Ce que l’on apprend très vite c’est que ces deux êtres, ELLE & LUI, s’aiment. Sans vraiment savoir se le dire. C’est son petit et c’est avec lui qu’elle aime faire les boutiques. Il est différent. C’est son « coach couture ». Quand elle va aux concerts l’écouter, elle ne le lui dit pas. Pudeur imbécile ! Elle sait ce qu’il lui faut : « Mon fils, il lui faut un voltigeur. Quelqu’un qui vole au-dessus du réel. Quelqu’ un qui transforme le plomb en or. »
LUI, devra, pour ELLE, avec ELLE, se confronter à la phase ultime de la maladie. Au bout de cinq ans il devra affronter son échec, malgré le mental de battante de cette mère qui « n’est pas n’importe qui »… et malgré sa « check list » de guerrière.
Point n° 1 : « Ne pas mourir »…
C’est là qu’il commence à comprendre ce qu’est l’amour. L’amour, plus fort que tout. Un amour comme celui de son père pour ELLE. « Est-ce qu’un jour quelqu’un m’aimera comme ça ? »
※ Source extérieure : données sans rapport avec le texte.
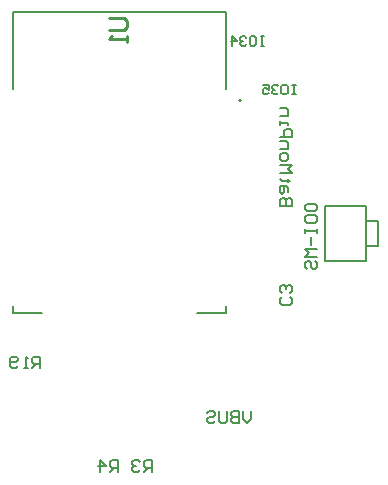
<source format=gbo>
G04*
G04 #@! TF.GenerationSoftware,Altium Limited,Altium Designer,23.4.1 (23)*
G04*
G04 Layer_Color=32896*
%FSLAX44Y44*%
%MOMM*%
G71*
G04*
G04 #@! TF.SameCoordinates,89D196A3-88CA-4BC0-B6F8-5B7F0D742441*
G04*
G04*
G04 #@! TF.FilePolarity,Positive*
G04*
G01*
G75*
%ADD10C,0.2000*%
%ADD13C,0.1270*%
%ADD15C,0.1500*%
%ADD55C,0.2540*%
D10*
X317950Y323600D02*
G03*
X317950Y323600I-1000J0D01*
G01*
X326000Y60997D02*
Y54332D01*
X322668Y51000D01*
X319335Y54332D01*
Y60997D01*
X316003D02*
Y51000D01*
X311005D01*
X309339Y52666D01*
Y54332D01*
X311005Y55998D01*
X316003D01*
X311005D01*
X309339Y57664D01*
Y59331D01*
X311005Y60997D01*
X316003D01*
X306006D02*
Y52666D01*
X304340Y51000D01*
X301008D01*
X299342Y52666D01*
Y60997D01*
X289345Y59331D02*
X291011Y60997D01*
X294343D01*
X296010Y59331D01*
Y57664D01*
X294343Y55998D01*
X291011D01*
X289345Y54332D01*
Y52666D01*
X291011Y51000D01*
X294343D01*
X296010Y52666D01*
X147496Y97002D02*
Y106998D01*
X142498D01*
X140831Y105332D01*
Y102000D01*
X142498Y100334D01*
X147496D01*
X144164D02*
X140831Y97002D01*
X137499D02*
X134167D01*
X135833D01*
Y106998D01*
X137499Y105332D01*
X129169Y98668D02*
X127502Y97002D01*
X124170D01*
X122504Y98668D01*
Y105332D01*
X124170Y106998D01*
X127502D01*
X129169Y105332D01*
Y103666D01*
X127502Y102000D01*
X122504D01*
X360998Y234347D02*
X351002D01*
Y239345D01*
X352668Y241011D01*
X354334D01*
X356000Y239345D01*
Y234347D01*
Y239345D01*
X357666Y241011D01*
X359332D01*
X360998Y239345D01*
Y234347D01*
X357666Y246010D02*
Y249342D01*
X356000Y251008D01*
X351002D01*
Y246010D01*
X352668Y244343D01*
X354334Y246010D01*
Y251008D01*
X359332Y256006D02*
X357666D01*
Y254340D01*
Y257673D01*
Y256006D01*
X352668D01*
X351002Y257673D01*
Y262671D02*
X360998D01*
X357666Y266003D01*
X360998Y269335D01*
X351002D01*
Y274334D02*
Y277666D01*
X352668Y279332D01*
X356000D01*
X357666Y277666D01*
Y274334D01*
X356000Y272668D01*
X352668D01*
X351002Y274334D01*
Y282665D02*
X357666D01*
Y287663D01*
X356000Y289329D01*
X351002D01*
Y292661D02*
X360998D01*
Y297660D01*
X359332Y299326D01*
X356000D01*
X354334Y297660D01*
Y292661D01*
X351002Y302658D02*
Y305990D01*
Y304324D01*
X357666D01*
Y302658D01*
X351002Y310989D02*
X357666D01*
Y315987D01*
X356000Y317653D01*
X351002D01*
X380332Y188173D02*
X381998Y186507D01*
Y183175D01*
X380332Y181509D01*
X378666D01*
X377000Y183175D01*
Y186507D01*
X375334Y188173D01*
X373668D01*
X372002Y186507D01*
Y183175D01*
X373668Y181509D01*
X381998Y191506D02*
X372002D01*
X375334Y194838D01*
X372002Y198170D01*
X381998D01*
X377000Y201502D02*
Y208167D01*
X381998Y211499D02*
Y214831D01*
Y213165D01*
X372002D01*
Y211499D01*
Y214831D01*
X381998Y224828D02*
Y221496D01*
X380332Y219830D01*
X373668D01*
X372002Y221496D01*
Y224828D01*
X373668Y226494D01*
X380332D01*
X381998Y224828D01*
X380332Y229827D02*
X381998Y231493D01*
Y234825D01*
X380332Y236491D01*
X373668D01*
X372002Y234825D01*
Y231493D01*
X373668Y229827D01*
X380332D01*
X359332Y157334D02*
X360998Y155668D01*
Y152336D01*
X359332Y150669D01*
X352668D01*
X351002Y152336D01*
Y155668D01*
X352668Y157334D01*
X359332Y160666D02*
X360998Y162332D01*
Y165665D01*
X359332Y167331D01*
X357666D01*
X356000Y165665D01*
Y163998D01*
Y165665D01*
X354334Y167331D01*
X352668D01*
X351002Y165665D01*
Y162332D01*
X352668Y160666D01*
X213331Y9002D02*
Y18998D01*
X208332D01*
X206666Y17332D01*
Y14000D01*
X208332Y12334D01*
X213331D01*
X209998D02*
X206666Y9002D01*
X198335D02*
Y18998D01*
X203334Y14000D01*
X196669D01*
X242331Y9002D02*
Y18998D01*
X237332D01*
X235666Y17332D01*
Y14000D01*
X237332Y12334D01*
X242331D01*
X238998D02*
X235666Y9002D01*
X232334Y17332D02*
X230668Y18998D01*
X227335D01*
X225669Y17332D01*
Y15666D01*
X227335Y14000D01*
X229002D01*
X227335D01*
X225669Y12334D01*
Y10668D01*
X227335Y9002D01*
X230668D01*
X232334Y10668D01*
D13*
X124950Y333500D02*
Y398500D01*
X304950D01*
Y333500D02*
Y398500D01*
X124950Y143500D02*
Y150000D01*
Y143500D02*
X149450D01*
X280450D02*
X304950D01*
Y150000D01*
X423500Y221500D02*
X433500D01*
X423500Y200500D02*
Y221500D01*
Y200500D02*
X433500D01*
Y221500D01*
X388500Y234500D02*
X423500D01*
X388500Y187500D02*
Y234500D01*
Y187500D02*
X423500D01*
Y200500D01*
Y234500D01*
D15*
X363996Y336999D02*
X361330D01*
X362663D01*
Y329001D01*
X363996D01*
X361330D01*
X353332Y336999D02*
X355998D01*
X357331Y335666D01*
Y330334D01*
X355998Y329001D01*
X353332D01*
X351999Y330334D01*
Y335666D01*
X353332Y336999D01*
X349333Y335666D02*
X348001Y336999D01*
X345335D01*
X344002Y335666D01*
Y334333D01*
X345335Y333000D01*
X346668D01*
X345335D01*
X344002Y331667D01*
Y330334D01*
X345335Y329001D01*
X348001D01*
X349333Y330334D01*
X336004Y336999D02*
X341336D01*
Y333000D01*
X338670Y334333D01*
X337337D01*
X336004Y333000D01*
Y330334D01*
X337337Y329001D01*
X340003D01*
X341336Y330334D01*
X336996Y377999D02*
X334330D01*
X335662D01*
Y370001D01*
X336996D01*
X334330D01*
X326332Y377999D02*
X328998D01*
X330331Y376666D01*
Y371334D01*
X328998Y370001D01*
X326332D01*
X324999Y371334D01*
Y376666D01*
X326332Y377999D01*
X322333Y376666D02*
X321001Y377999D01*
X318335D01*
X317002Y376666D01*
Y375333D01*
X318335Y374000D01*
X319668D01*
X318335D01*
X317002Y372667D01*
Y371334D01*
X318335Y370001D01*
X321001D01*
X322333Y371334D01*
X310337Y370001D02*
Y377999D01*
X314336Y374000D01*
X309004D01*
D55*
X205832Y393957D02*
X218528D01*
X221068Y391418D01*
Y386339D01*
X218528Y383800D01*
X205832D01*
X221068Y378722D02*
Y373643D01*
Y376182D01*
X205832D01*
X208372Y378722D01*
M02*

</source>
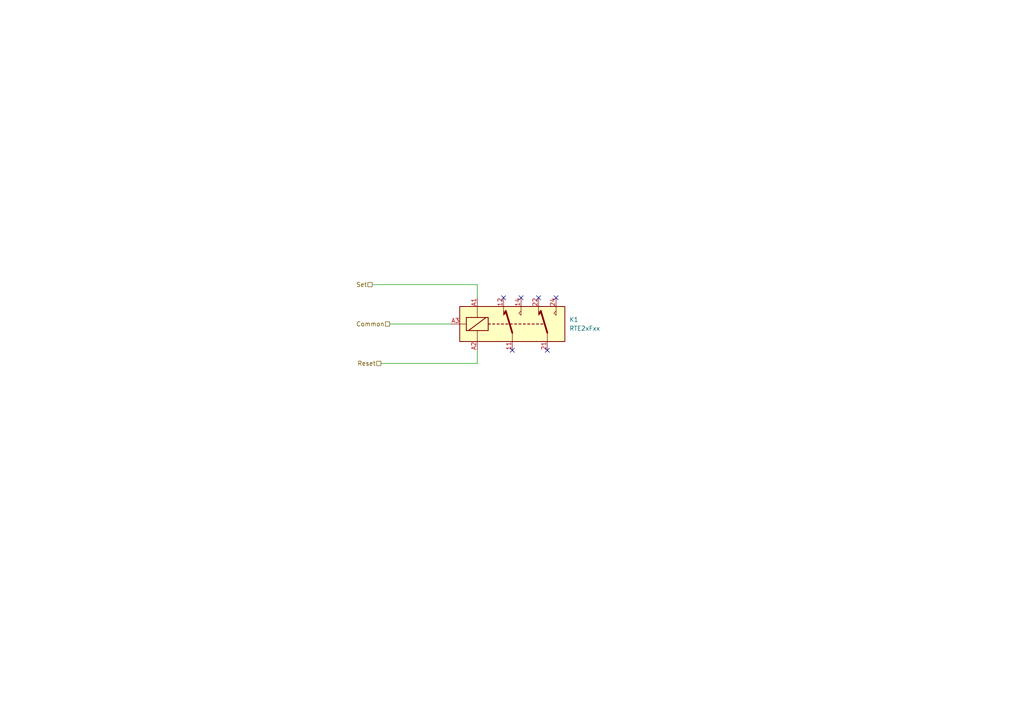
<source format=kicad_sch>
(kicad_sch (version 20230121) (generator eeschema)

  (uuid b46e9527-b9e0-411d-9e5f-25d0d556900b)

  (paper "A4")

  


  (no_connect (at 151.13 86.36) (uuid 03763fd3-f6d9-4eb3-987c-9cf0a35887b7))
  (no_connect (at 161.29 86.36) (uuid 0b3214fa-3f53-4f55-a02f-25fb8b7d1d0d))
  (no_connect (at 158.75 101.6) (uuid 0b82a19e-3369-4b9e-92d2-97054447f478))
  (no_connect (at 148.59 101.6) (uuid 3e4deb1e-12e5-4b7d-a8cb-3c85e9e045bd))
  (no_connect (at 156.21 86.36) (uuid b87d56f2-7f71-4f0f-8f9a-c3d06f7f6bfa))
  (no_connect (at 146.05 86.36) (uuid f4c9d6b5-fd27-4098-b249-13cda6ebd4aa))

  (wire (pts (xy 110.49 105.41) (xy 138.43 105.41))
    (stroke (width 0) (type default))
    (uuid 14afcc3f-7598-4f33-be26-69f23d71d651)
  )
  (wire (pts (xy 138.43 105.41) (xy 138.43 101.6))
    (stroke (width 0) (type default))
    (uuid 182129d9-c030-4140-9f67-fbb1f4634262)
  )
  (wire (pts (xy 138.43 82.55) (xy 138.43 86.36))
    (stroke (width 0) (type default))
    (uuid 6f9a265f-8ed7-4d26-9bf5-90ea95aa7d31)
  )
  (wire (pts (xy 107.95 82.55) (xy 138.43 82.55))
    (stroke (width 0) (type default))
    (uuid 84d965e1-0c19-4e44-a687-812f050a8e09)
  )
  (wire (pts (xy 113.03 93.98) (xy 130.81 93.98))
    (stroke (width 0) (type default))
    (uuid fee53998-443b-4e8c-b70e-805f963b7f81)
  )

  (hierarchical_label "Common" (shape passive) (at 113.03 93.98 180) (fields_autoplaced)
    (effects (font (size 1.27 1.27)) (justify right))
    (uuid 63657518-82a9-4ee1-ae0d-499a24ea7b8c)
  )
  (hierarchical_label "Set" (shape passive) (at 107.95 82.55 180) (fields_autoplaced)
    (effects (font (size 1.27 1.27)) (justify right))
    (uuid bda3487f-ca49-4c57-ae91-33d7e3de5322)
  )
  (hierarchical_label "Reset" (shape passive) (at 110.49 105.41 180) (fields_autoplaced)
    (effects (font (size 1.27 1.27)) (justify right))
    (uuid dabe6025-b474-4f3e-9828-0004e86a66f3)
  )

  (symbol (lib_id "Relay:RTE2xFxx") (at 148.59 93.98 0) (unit 1)
    (in_bom yes) (on_board yes) (dnp no) (fields_autoplaced)
    (uuid 47c5f26d-3c23-4124-9776-2e18822ed80b)
    (property "Reference" "K1" (at 165.1 92.71 0)
      (effects (font (size 1.27 1.27)) (justify left))
    )
    (property "Value" "RTE2xFxx" (at 165.1 95.25 0)
      (effects (font (size 1.27 1.27)) (justify left))
    )
    (property "Footprint" "Relay_THT:Relay_DPDT_Schrack-RT2-FormC-Dual-Coil_RM5mm" (at 148.59 93.98 0)
      (effects (font (size 1.27 1.27)) hide)
    )
    (property "Datasheet" "http://www.te.com/commerce/DocumentDelivery/DDEController?Action=showdoc&DocId=Data+Sheet%7FRT2_bistable%7F1116%7Fpdf%7FEnglish%7FENG_DS_RT2_bistable_1116.pdf%7F1-1415537-8" (at 148.59 93.98 0)
      (effects (font (size 1.27 1.27)) hide)
    )
    (pin "A3" (uuid 44a8c859-4e3d-450b-a811-67fffab45b36))
    (pin "21" (uuid 451879d8-a6f7-49f8-a018-a4622d916010))
    (pin "A1" (uuid 2ec955cb-4a8b-48c6-b4e2-05084d19563e))
    (pin "24" (uuid 16ca5663-e3cd-4c41-84e4-a1e95409b3cb))
    (pin "11" (uuid 2c4628b4-49a3-4f34-8342-8796757cbb5e))
    (pin "22" (uuid eaf9ef05-102f-4f25-b96b-5730f7674cc9))
    (pin "12" (uuid afa78387-fcd7-43be-8665-4c31b8968423))
    (pin "A2" (uuid 3a9a066d-31cc-4446-ac9c-3bfb91c6cd95))
    (pin "14" (uuid 6dc33306-353b-4bc3-9c4a-b13f3ebd8dad))
    (instances
      (project "Solenoid_7_Segment_Digit"
        (path "/3e23a0bf-aedc-4081-b465-6e88460097e1/9b9f331c-5d88-437b-af29-3247f515353f"
          (reference "K1") (unit 1)
        )
        (path "/3e23a0bf-aedc-4081-b465-6e88460097e1/1cfd8273-665b-437b-917f-89c0984b6caf"
          (reference "K2") (unit 1)
        )
        (path "/3e23a0bf-aedc-4081-b465-6e88460097e1/b067a250-9e23-4601-b537-2af1639be604"
          (reference "K3") (unit 1)
        )
        (path "/3e23a0bf-aedc-4081-b465-6e88460097e1/a71e4aff-7338-49a9-becf-2e03553f846b"
          (reference "K4") (unit 1)
        )
        (path "/3e23a0bf-aedc-4081-b465-6e88460097e1/d01b443c-79e6-4d38-b514-7a3307a15c77"
          (reference "K5") (unit 1)
        )
        (path "/3e23a0bf-aedc-4081-b465-6e88460097e1/fd0f3359-aa81-4873-b7c7-da11398cd621"
          (reference "K6") (unit 1)
        )
        (path "/3e23a0bf-aedc-4081-b465-6e88460097e1/0030c29e-0f5c-4bbe-996e-0f4efe743354"
          (reference "K7") (unit 1)
        )
      )
    )
  )
)

</source>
Un amour plus fort que la mort. Car ELLE monologue encore dans ces pages posthumes, savoureuses à pleurer ! Et LUI, au terme de ce voyage initiatique, peut enfin écrire : « Maintenant je suis un pédé. Et je suis un homme aussi. J’ai aimé, vraiment. J’ai trente ans et des poussières et j’ai aimé vraiment. »
Ce récit c’est une révélation, celle de l’amour. C’est son long apprentissage. Une initiation. Trouver en soi la force d’aimer. C’est son cadeau à ELLE, capable de souhaiter disparaître pour laisser les autres vivre, capable de comprendre l’aveu de son fils sans qu’il ait besoin d’y mettre des mots : « Quoi ! Qu’est ce qu’il ya ? Tu veux me dire que t’es homo ? Wouhouuu quelle surprise ! Tu veux manger quoi ? »
Une mère faite du même bois que sa propre mère… Une « force de vivre bien au-delà du supportable, de la maladie ou de la douleur ».
Une mère qui fait si bien la blanquette de veau… et qui vous lègue sa force !
Et cette conclusion magnifique :
[ …] « Je suis là. Je suis fort. Je suis comme elle. »
S’aimer pour de bon cette fois. S’aimer soi. Aimer l’autre.